Published Dec 6, 2009

If you say “1980s movie character archetype,” maybe you come up with John Rambo, or Ferris Bueller, or Charlie Sheen in Wall Street — America kicking ass, America growing up, America getting rich — but the ultimate character archetype of the ’80s for me is someone with a lot less hair, a lot more coiled rage, a lot more cool. Let’s face it, the ’80s were all about Louis Gossett Jr. And the ’90s, for every Brad Pitt or tight-lipped Robert Pattinson, there’s the standard: all the cool, none of the rage, it’s George Clooney.

For those of you whose late elementary school hopes and dreams weren’t defined by Iron Eagle, here’s how it works: whether in An Officer and a Gentleman or The Principal, ol’ Lou was a hard-working, professional guy who’d already given everything, but had to do buck authority and put it all on the line one more time to save his country, plus teach someone to grow up while he did it. None of that Bud Fox crap could’ve happened without some Louis Gossett Jr. in the background making things safe for big shoulders and suitcases of money, physically and existentially.

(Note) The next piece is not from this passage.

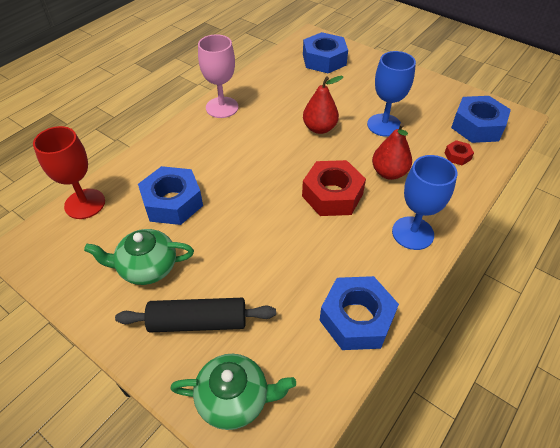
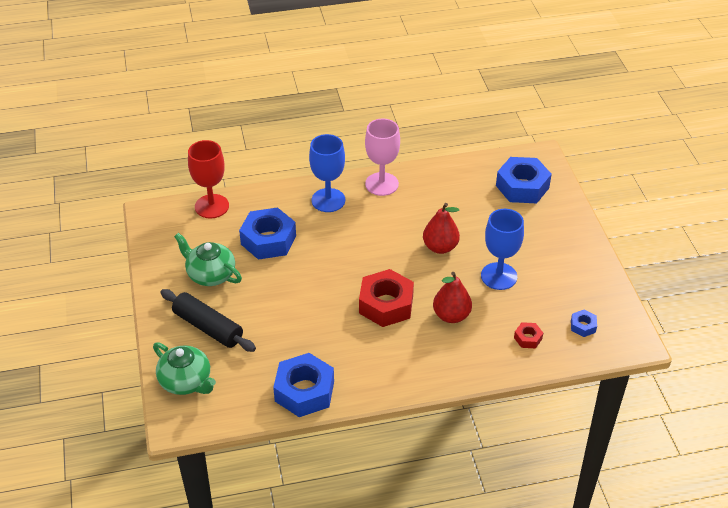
camera: 40 degrees right, 5 degrees down
(412, 233) = (411, 368): blue goblet -> blue goblet (328, 200)
(477, 126) = (583, 326): blue nut -> blue nut, size x0.47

As for Clooney, in the go-go early part of the century, he played Danny Ocean, the perpetual kid (Danny?!?!) who looked great, lived high, and did it all just by moving one pile of money back and forth between two locations. Now that reality has blown the top off of that whole business model, he’s been re-invented, playing an archetype for the post-AIG era in The Men Who Stare at Goats and Up in the Air.

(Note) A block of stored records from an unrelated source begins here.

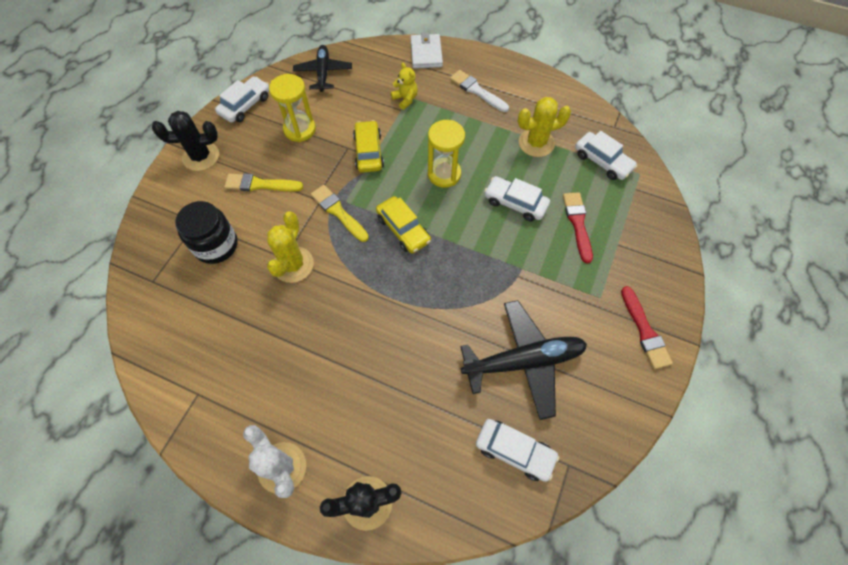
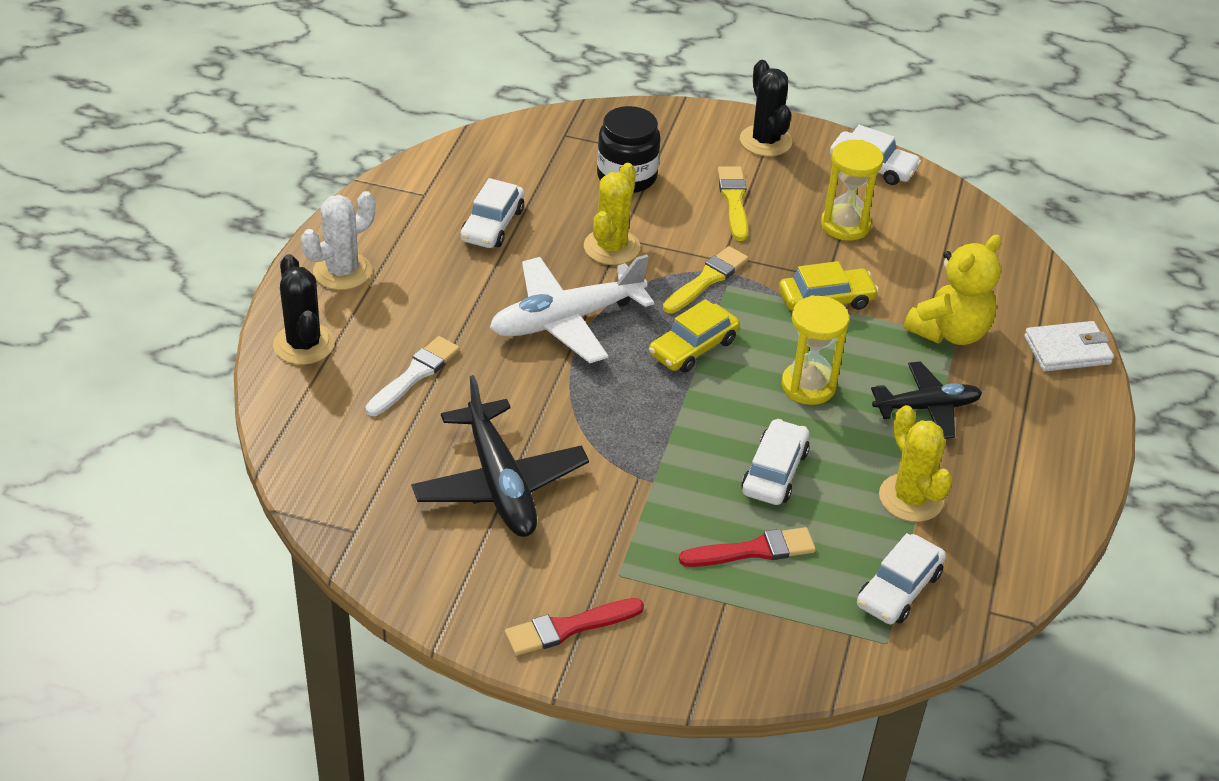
camera: 80 degrees right, 20 degrees down
(293, 265) = (611, 247): yellow cactus -> yellow cactus turned 75 degrees counterclockwise
(323, 72) = (971, 236): black plane -> black plane (927, 407)
(366, 303) = (566, 320): none -> white plane
(405, 99) = (949, 332): yellow teddy bear -> yellow teddy bear, size x1.84
(477, 91) = (1004, 419): white brush -> white brush (415, 375)
(514, 451) = (371, 475): white car -> white car (492, 225)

Clooney plays the same archetype — different character, but same archetype — in both movies. In Goats, he was in a special psychic army unit in the ’70s, drummed out for doing his job well but falling afoul of the right people; now he’s come back to join Ewan McGregor in a journey through Iraq to reveal the truth. In Up in the Air — which, despite the trailers, seems to feature no music by Iggy Pop at all — he’s a consultant who did his job perfectly and lived his life the way he wanted (alone), but is suddenly confronted with a new, Web-only way to do his job and a new girl who makes him want to settle down. In both, Clooney’s an example of past success in a new world, challenged to change, with the dark question in the background of whether or not there’s anything he can change into that matters in what’s to come.

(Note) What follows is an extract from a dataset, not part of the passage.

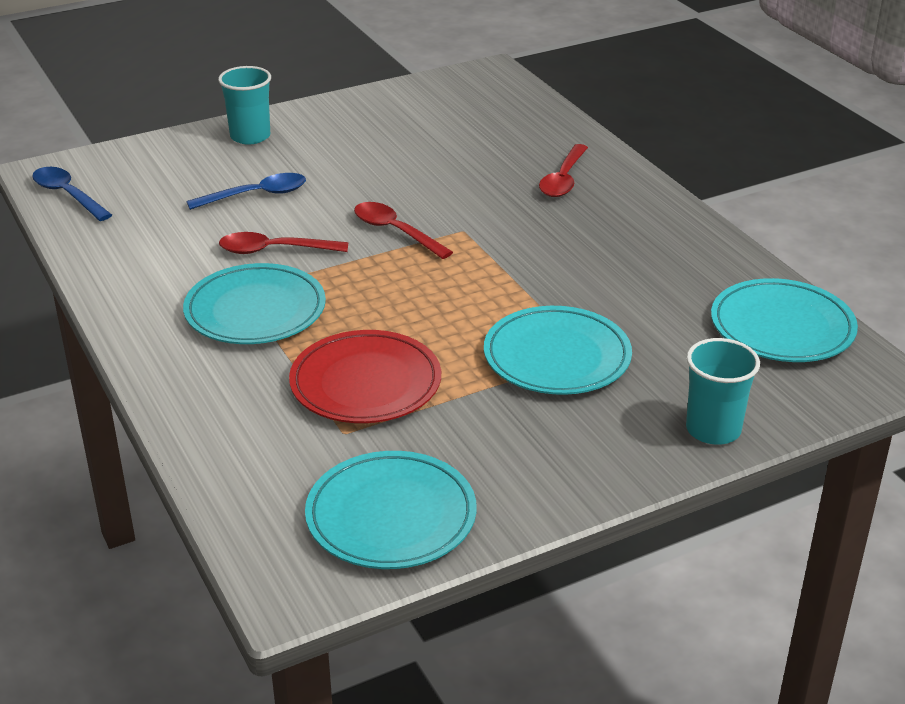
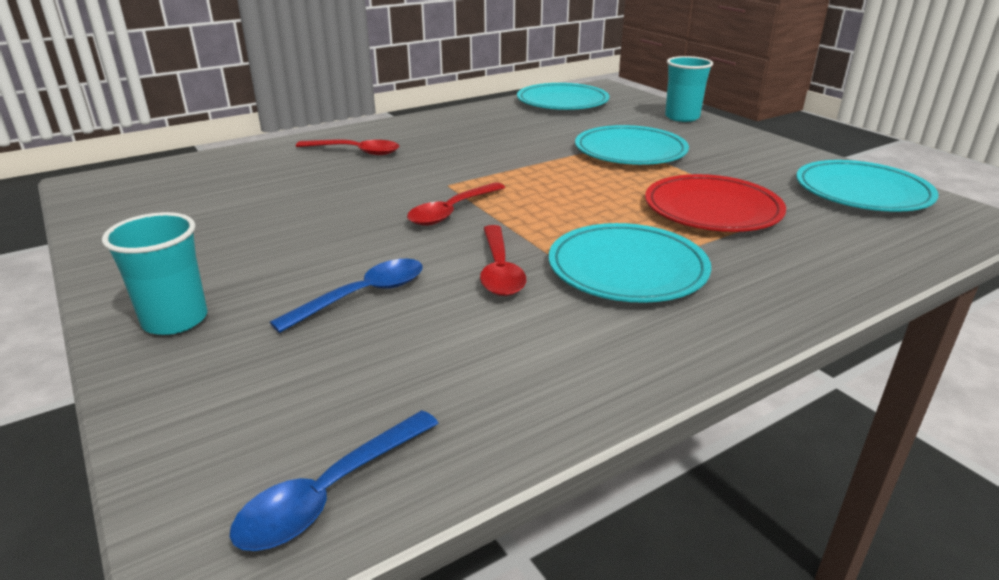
camera: 95 degrees left, 5 degrees down
(256, 195) = (362, 296): blue spoon -> blue spoon turned 75 degrees clockwise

Other actors in both movies actually outshine Clooney — particularly Jeff Bridges in Goats and Vera Farmiga in Up in the Air. But that’s fine, because Clooney is now the everyman who provides the basis for all of society, not some Danny Ocean who provides all the flash. And with his salt-and-pepper hair and deep, basset hound eyes, Clooney’s perfect for the part. He’ll be heading off into the sunset, all Alan Ladd on a horse, in movie after movie now; except there’ll be no little kid running after him; that was the archetype of the ’50s. Our new character heads off into the sunset alone, and society moves in its own direction, and that’s just how it is.

And you should see these movies, that’s just how that is.